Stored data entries
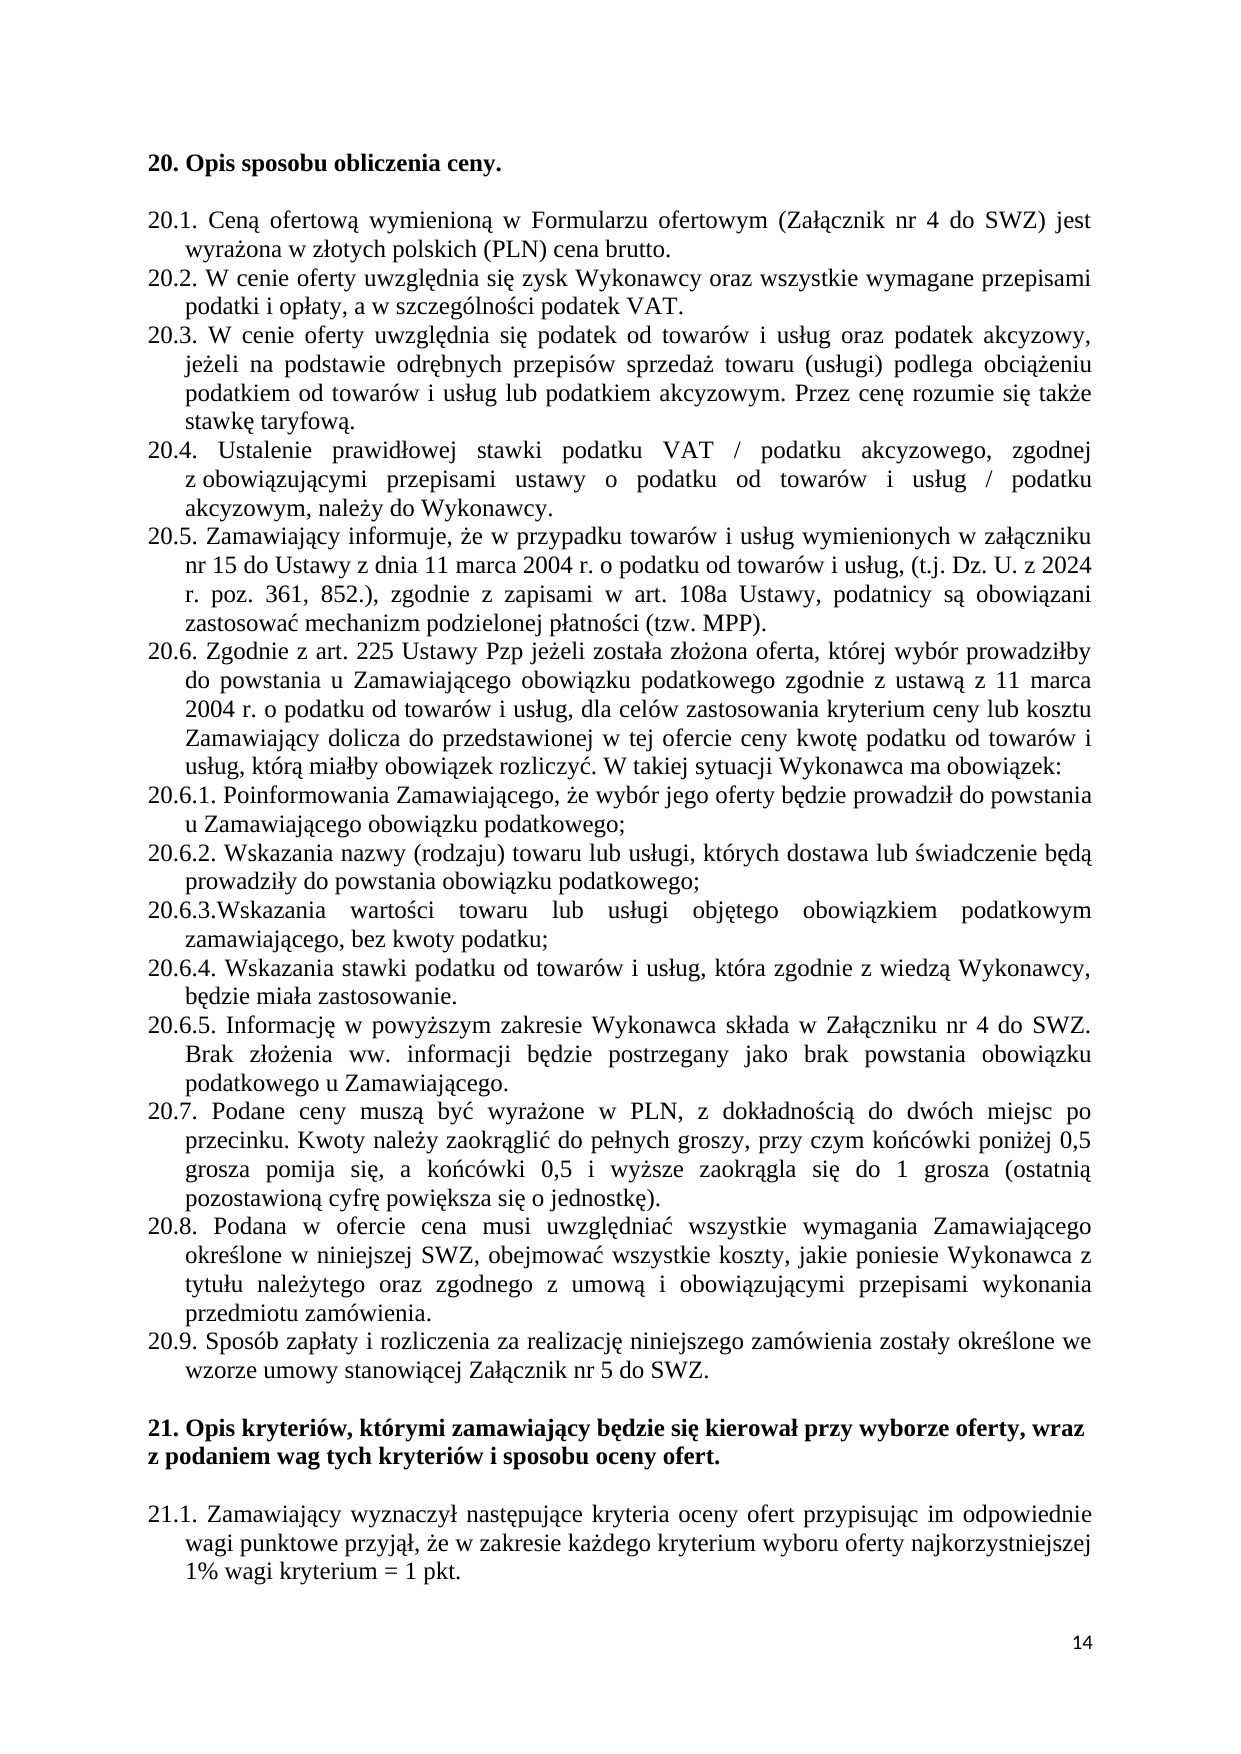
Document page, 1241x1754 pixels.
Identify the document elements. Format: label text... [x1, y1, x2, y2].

text 20.2. W cenie oferty uwzględnia się zysk Wykonawcy oraz wszystkie wymagane przepisami podatki i opłaty, a w szczególności podatek VAT. [148, 263, 1093, 320]
text 20.1. Ceną ofertową wymienioną w Formularzu ofertowym (Załącznik nr 4 do SWZ) jest wyrażona w złotych polskich (PLN) cena brutto. [148, 205, 1093, 263]
text 21.1. Zamawiający wyznaczył następujące kryteria oceny ofert przypisując im odpowiednie wagi punktowe przyjął, że w zakresie każdego kryterium wyboru oferty najkorzystniejszej 1% wagi kryterium = 1 pkt. [148, 1499, 1093, 1585]
text 20.9. Sposób zapłaty i rozliczenia za realizację niniejszego zamówienia zostały określone we wzorze umowy stanowiącej Załącznik nr 5 do SWZ. [148, 1326, 1093, 1384]
text 20.6.4. Wskazania stawki podatku od towarów i usług, która zgodnie z wiedzą Wykonawcy, będzie miała zastosowanie. [148, 953, 1093, 1010]
text 20. Opis sposobu obliczenia ceny. [148, 148, 1093, 176]
text 20.7. Podane ceny muszą być wyrażone w PLN, z dokładnością do dwóch miejsc po przecinku. Kwoty należy zaokrąglić do pełnych groszy, przy czym końcówki poniżej 0,5 grosza pomija się, a końcówki 0,5 i wyższe zaokrągla się do 1 grosza (ostatnią pozostawioną cyfrę powiększa się o jednostkę). [148, 1096, 1093, 1211]
text 20.6.5. Informację w powyższym zakresie Wykonawca składa w Załączniku nr 4 do SWZ. Brak złożenia ww. informacji będzie postrzegany jako brak powstania obowiązku podatkowego u Zamawiającego. [148, 1010, 1093, 1096]
text 21. Opis kryteriów, którymi zamawiający będzie się kierował przy wyborze oferty, wraz z podaniem wag tych kryteriów i sposobu oceny ofert. [148, 1413, 1093, 1470]
text 20.6. Zgodnie z art. 225 Ustawy Pzp jeżeli została złożona oferta, której wybór prowadziłby do powstania u Zamawiającego obowiązku podatkowego zgodnie z ustawą z 11 marca 2004 r. o podatku od towarów i usług, dla celów zastosowania kryterium ceny lub kosztu Zamawiający dolicza do przedstawionej w tej ofercie ceny kwotę podatku od towarów i usług, którą miałby obowiązek rozliczyć. W takiej sytuacji Wykonawca ma obowiązek: [148, 636, 1093, 780]
text 20.6.3.Wskazania wartości towaru lub usługi objętego obowiązkiem podatkowym zamawiającego, bez kwoty podatku; [148, 895, 1093, 953]
text 20.5. Zamawiający informuje, że w przypadku towarów i usług wymienionych w załączniku nr 15 do Ustawy z dnia 11 marca 2004 r. o podatku od towarów i usług, (t.j. Dz. U. z 2024 r. poz. 361, 852.), zgodnie z zapisami w art. 108a Ustawy, podatnicy są obowiązani zastosować mechanizm podzielonej płatności (tzw. MPP). [148, 521, 1093, 636]
text 20.6.1. Poinformowania Zamawiającego, że wybór jego oferty będzie prowadził do powstania u Zamawiającego obowiązku podatkowego; [148, 780, 1093, 838]
text 20.6.2. Wskazania nazwy (rodzaju) towaru lub usługi, których dostawa lub świadczenie będą prowadziły do powstania obowiązku podatkowego; [148, 838, 1093, 895]
text 20.8. Podana w ofercie cena musi uwzględniać wszystkie wymagania Zamawiającego określone w niniejszej SWZ, obejmować wszystkie koszty, jakie poniesie Wykonawca z tytułu należytego oraz zgodnego z umową i obowiązującymi przepisami wykonania przedmiotu zamówienia. [148, 1211, 1093, 1326]
text 20.4. Ustalenie prawidłowej stawki podatku VAT / podatku akcyzowego, zgodnej z obowiązującymi przepisami ustawy o podatku od towarów i usług / podatku akcyzowym, należy do Wykonawcy. [148, 435, 1093, 521]
text 20.3. W cenie oferty uwzględnia się podatek od towarów i usług oraz podatek akcyzowy, jeżeli na podstawie odrębnych przepisów sprzedaż towaru (usługi) podlega obciążeniu podatkiem od towarów i usług lub podatkiem akcyzowym. Przez cenę rozumie się także stawkę taryfową. [148, 320, 1093, 435]
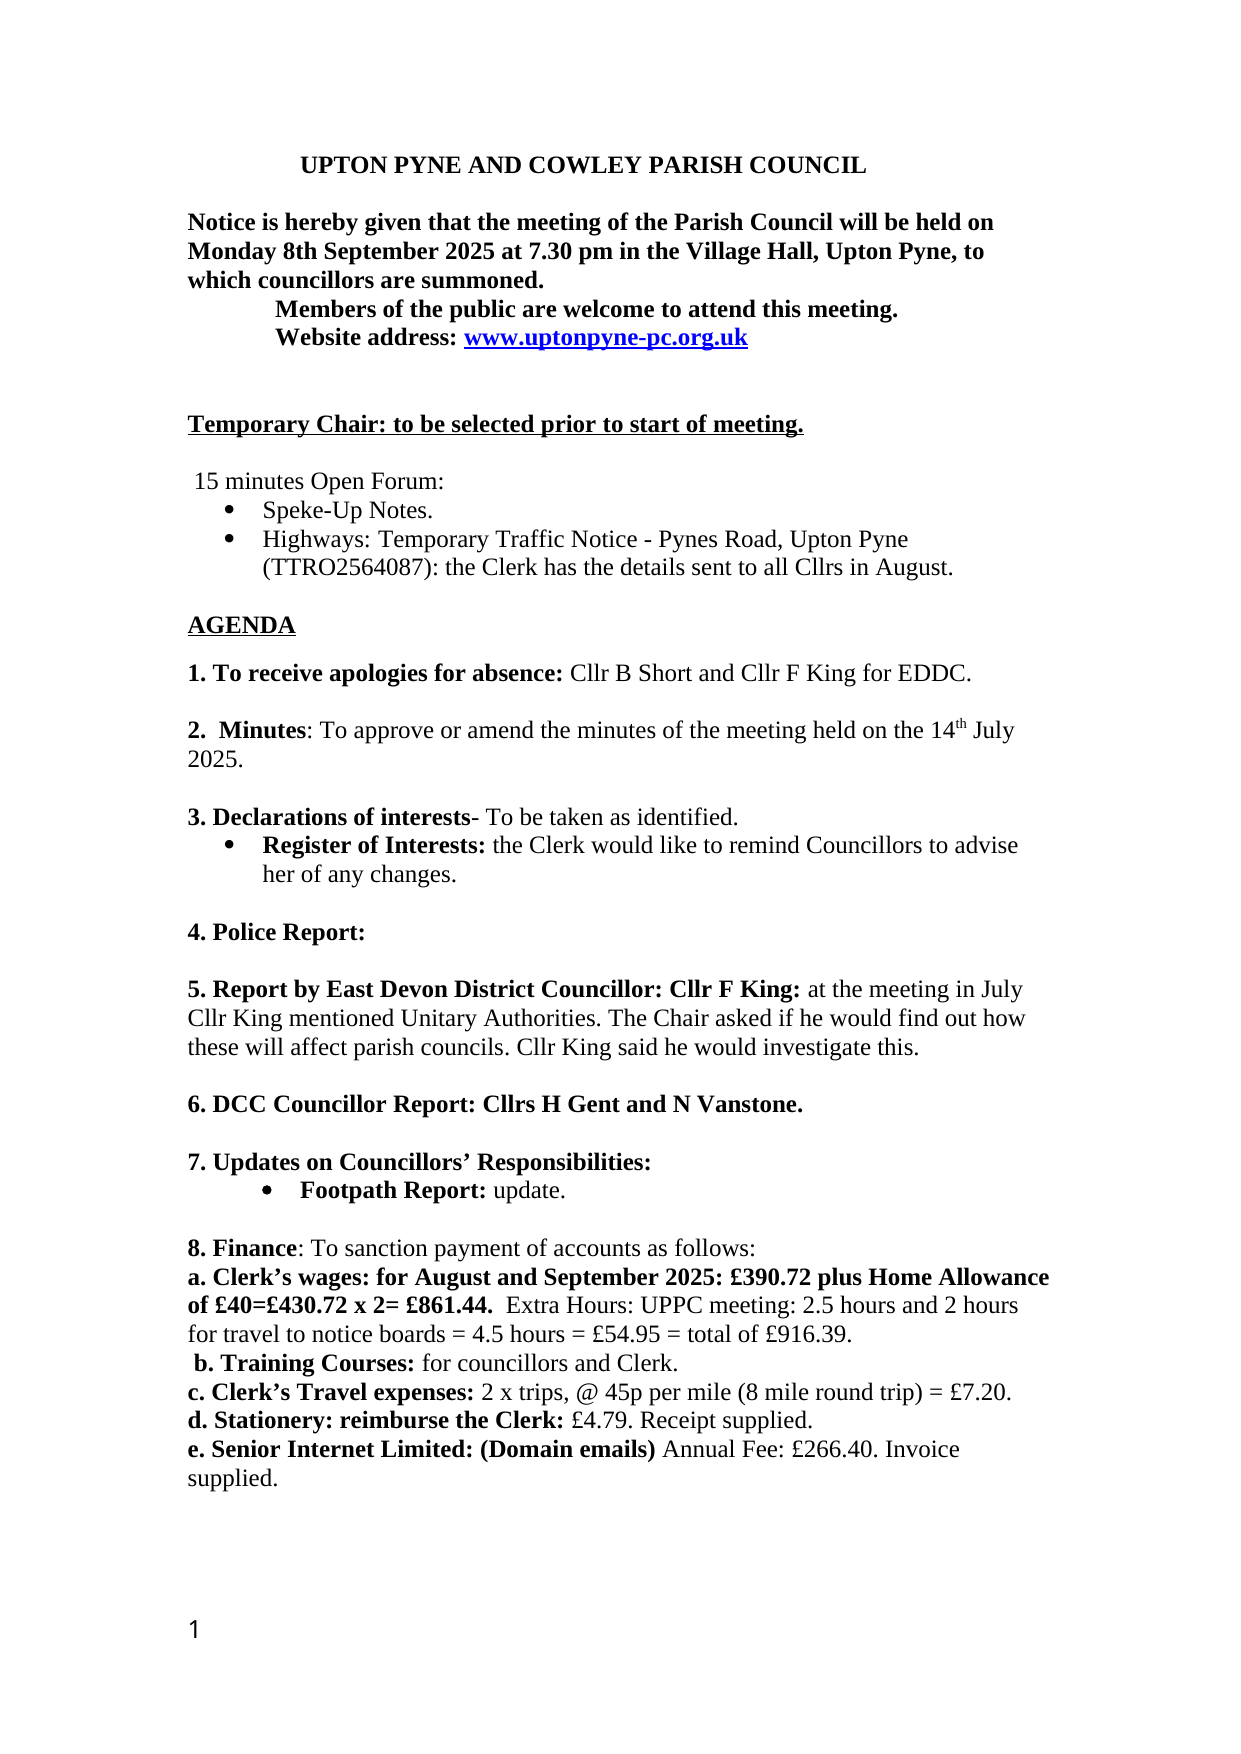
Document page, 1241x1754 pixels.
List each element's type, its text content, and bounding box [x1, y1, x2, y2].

- _WHAT YOU NEED TO DO_
Only a number is expected: the count of lines in the entries that include the string "obowiązującymi".

- _SOLUTION TO THE EXERCISE_
2